ECLI:NL:RBAMS:2024:850

Rechtbank Amsterdam

Datum uitspraak
16 februari 2024
Publicatiedatum
16 februari 2024
Zaaknummer
10876665
Instantie
Rechtbank Amsterdam
Type
Uitspraak
Procedures
  • Kort geding
Rechters
Vindplaatsen
  • Rechtspraak.nl
AI samenvatting door LexboostAutomatisch gegenereerd

Kort geding over huur van onzelfstandige woonruimte na onvrijwillige ontruiming

In deze zaak heeft de kantonrechter van de Rechtbank Amsterdam op 16 februari 2024 uitspraak gedaan in een kort geding tussen [eiser] en On Time Housing B.V. De zaak betreft een huurovereenkomst voor een kamer die [eiser] had met On Time Housing, waarbij de huurovereenkomst op 10 maart 2023 zou eindigen. [eiser] heeft echter nooit schriftelijk geïnformeerd gekregen dat de huurovereenkomst was geëindigd, wat in strijd is met artikel 7:271 lid 1 sub b tweede volzin van het Burgerlijk Wetboek. Hierdoor is de huurovereenkomst stilzwijgend verlengd.

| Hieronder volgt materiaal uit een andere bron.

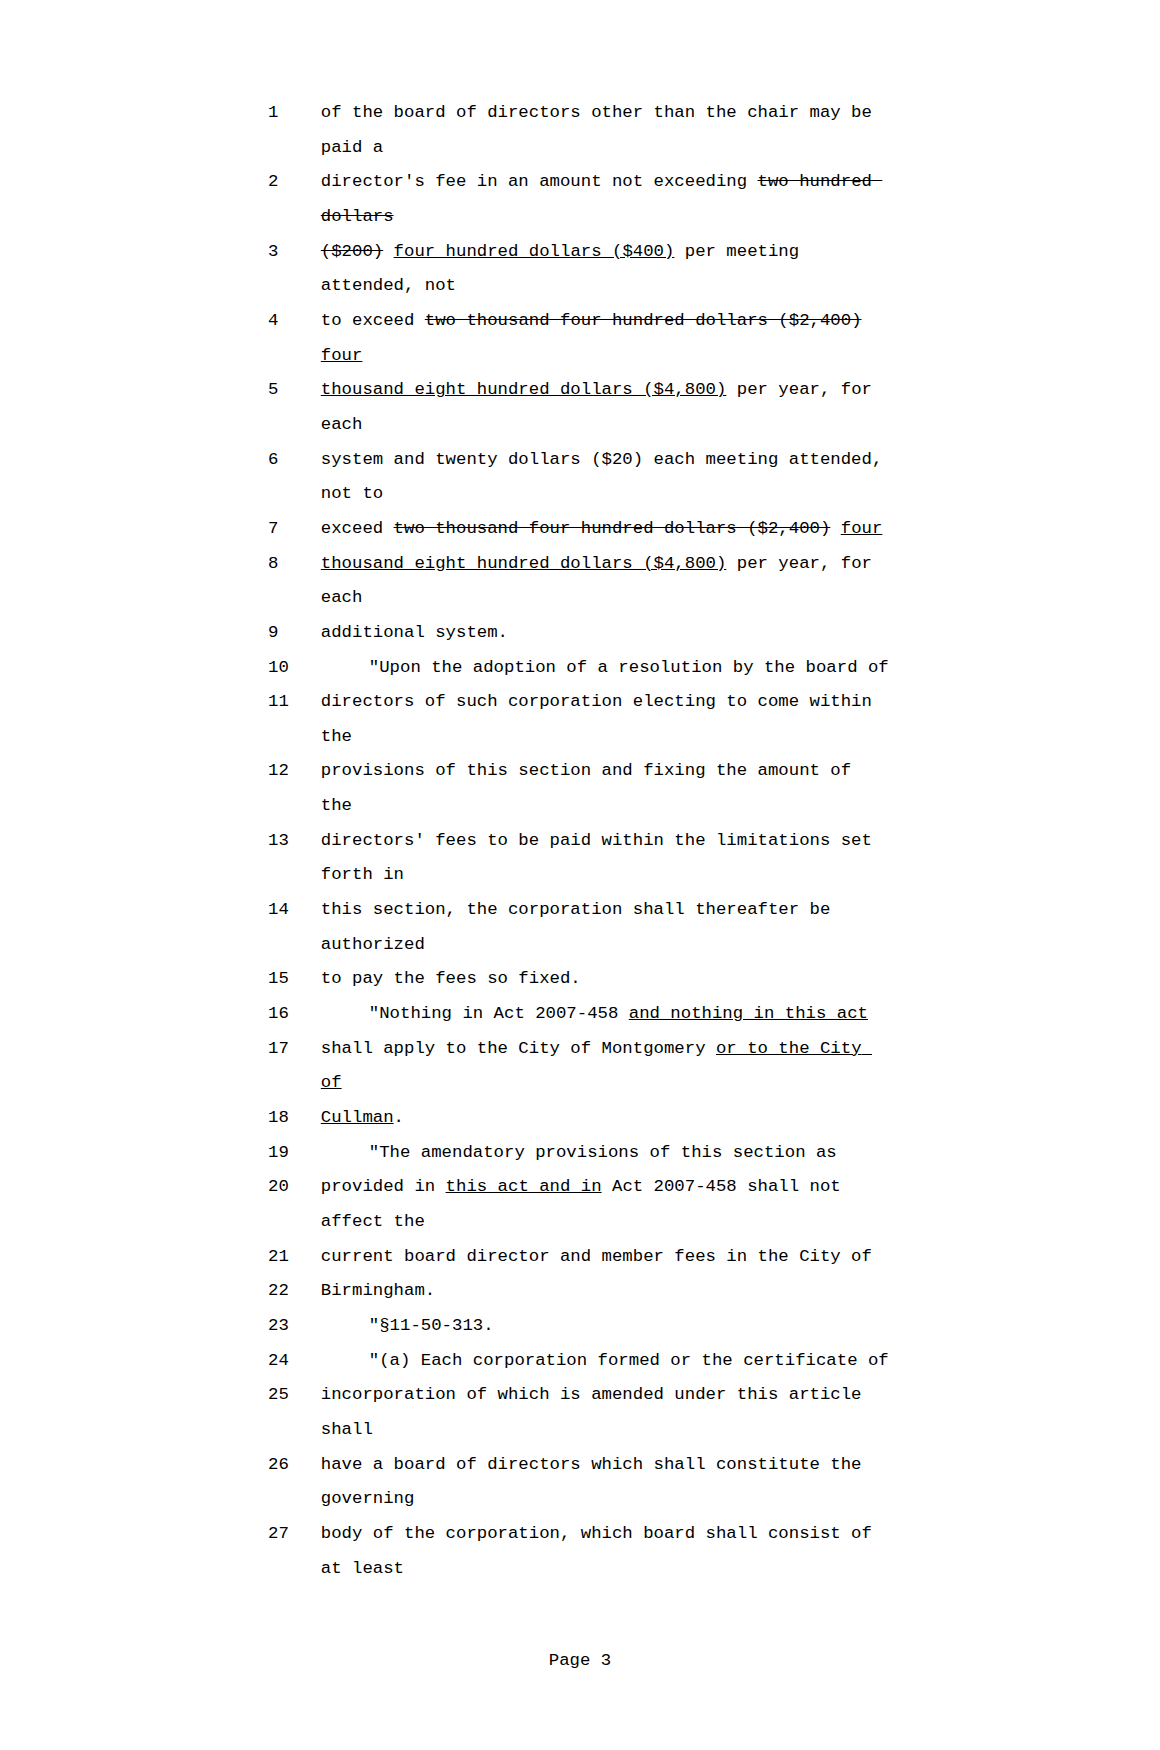| 1 | of the board of directors other than the chair may be paid a |
| 2 | director's fee in an amount not exceeding two hundred dollars |
| 3 | ($200) four hundred dollars ($400) per meeting attended, not |
| 4 | to exceed two thousand four hundred dollars ($2,400) four |
| 5 | thousand eight hundred dollars ($4,800) per year, for each |
| 6 | system and twenty dollars ($20) each meeting attended, not to |
| 7 | exceed two thousand four hundred dollars ($2,400) four |
| 8 | thousand eight hundred dollars ($4,800) per year, for each |
| 9 | additional system. |
| 10 | "Upon the adoption of a resolution by the board of |
| 11 | directors of such corporation electing to come within the |
| 12 | provisions of this section and fixing the amount of the |
| 13 | directors' fees to be paid within the limitations set forth in |
| 14 | this section, the corporation shall thereafter be authorized |
| 15 | to pay the fees so fixed. |
| 16 | "Nothing in Act 2007-458 and nothing in this act |
| 17 | shall apply to the City of Montgomery or to the City of |
| 18 | Cullman . |
| 19 | "The amendatory provisions of this section as |
| 20 | provided in this act and in Act 2007-458 shall not affect the |
| 21 | current board director and member fees in the City of |
| 22 | Birmingham. |
| 23 | "§11-50-313. |
| 24 | "(a) Each corporation formed or the certificate of |
| 25 | incorporation of which is amended under this article shall |
| 26 | have a board of directors which shall constitute the governing |
| 27 | body of the corporation, which board shall consist of at least |
Page 3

De feiten van de zaak tonen aan dat [eiser] na de vermeende beëindiging van de huurovereenkomst in de kamer is blijven wonen en de huur heeft blijven betalen. On Time Housing heeft [eiser] niet schriftelijk op de hoogte gesteld van de beëindiging van de huurovereenkomst, en de rechter oordeelt dat [eiser] recht heeft op terbeschikkingstelling van de kamer of een vergelijkbare kamer in Amsterdam-Noord. De rechter heeft On Time Housing veroordeeld om binnen een week na betekening van het vonnis de kamer ter beschikking te stellen, dan wel een andere vergelijkbare kamer aan te bieden.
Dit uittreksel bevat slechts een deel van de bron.